- **What needs to be done**
The requested output is every line from the one with "decorative plant: present" through the last line below, printed exactly.

- **Data for this exercise**
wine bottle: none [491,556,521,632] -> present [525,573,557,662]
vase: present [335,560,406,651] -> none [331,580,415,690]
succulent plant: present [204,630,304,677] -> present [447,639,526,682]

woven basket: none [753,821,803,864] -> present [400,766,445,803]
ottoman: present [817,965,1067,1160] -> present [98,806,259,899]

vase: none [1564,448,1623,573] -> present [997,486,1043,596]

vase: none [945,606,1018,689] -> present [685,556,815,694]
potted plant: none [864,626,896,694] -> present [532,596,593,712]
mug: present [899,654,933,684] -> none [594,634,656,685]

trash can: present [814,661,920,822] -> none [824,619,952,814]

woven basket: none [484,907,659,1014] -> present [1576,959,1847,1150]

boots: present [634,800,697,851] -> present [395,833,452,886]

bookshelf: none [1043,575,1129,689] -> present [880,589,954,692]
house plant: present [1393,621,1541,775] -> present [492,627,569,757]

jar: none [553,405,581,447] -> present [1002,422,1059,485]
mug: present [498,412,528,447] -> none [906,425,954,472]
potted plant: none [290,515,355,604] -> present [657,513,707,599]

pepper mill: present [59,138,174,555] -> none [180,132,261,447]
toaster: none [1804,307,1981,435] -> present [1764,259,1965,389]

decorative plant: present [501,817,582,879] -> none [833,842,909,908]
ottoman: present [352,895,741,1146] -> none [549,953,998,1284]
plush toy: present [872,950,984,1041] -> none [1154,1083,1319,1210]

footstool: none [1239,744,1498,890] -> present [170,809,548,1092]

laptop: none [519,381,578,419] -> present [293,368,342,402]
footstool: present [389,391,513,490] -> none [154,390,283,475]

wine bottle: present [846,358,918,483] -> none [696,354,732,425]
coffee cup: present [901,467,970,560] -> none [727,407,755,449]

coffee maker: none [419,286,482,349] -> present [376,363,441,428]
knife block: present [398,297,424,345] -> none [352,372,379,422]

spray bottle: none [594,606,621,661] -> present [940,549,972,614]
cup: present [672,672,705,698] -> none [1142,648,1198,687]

- **Completed exercise**
decorative plant: present [501,817,582,879] -> none [833,842,909,908]
ottoman: present [352,895,741,1146] -> none [549,953,998,1284]
plush toy: present [872,950,984,1041] -> none [1154,1083,1319,1210]

footstool: none [1239,744,1498,890] -> present [170,809,548,1092]

laptop: none [519,381,578,419] -> present [293,368,342,402]
footstool: present [389,391,513,490] -> none [154,390,283,475]

wine bottle: present [846,358,918,483] -> none [696,354,732,425]
coffee cup: present [901,467,970,560] -> none [727,407,755,449]

coffee maker: none [419,286,482,349] -> present [376,363,441,428]
knife block: present [398,297,424,345] -> none [352,372,379,422]

spray bottle: none [594,606,621,661] -> present [940,549,972,614]
cup: present [672,672,705,698] -> none [1142,648,1198,687]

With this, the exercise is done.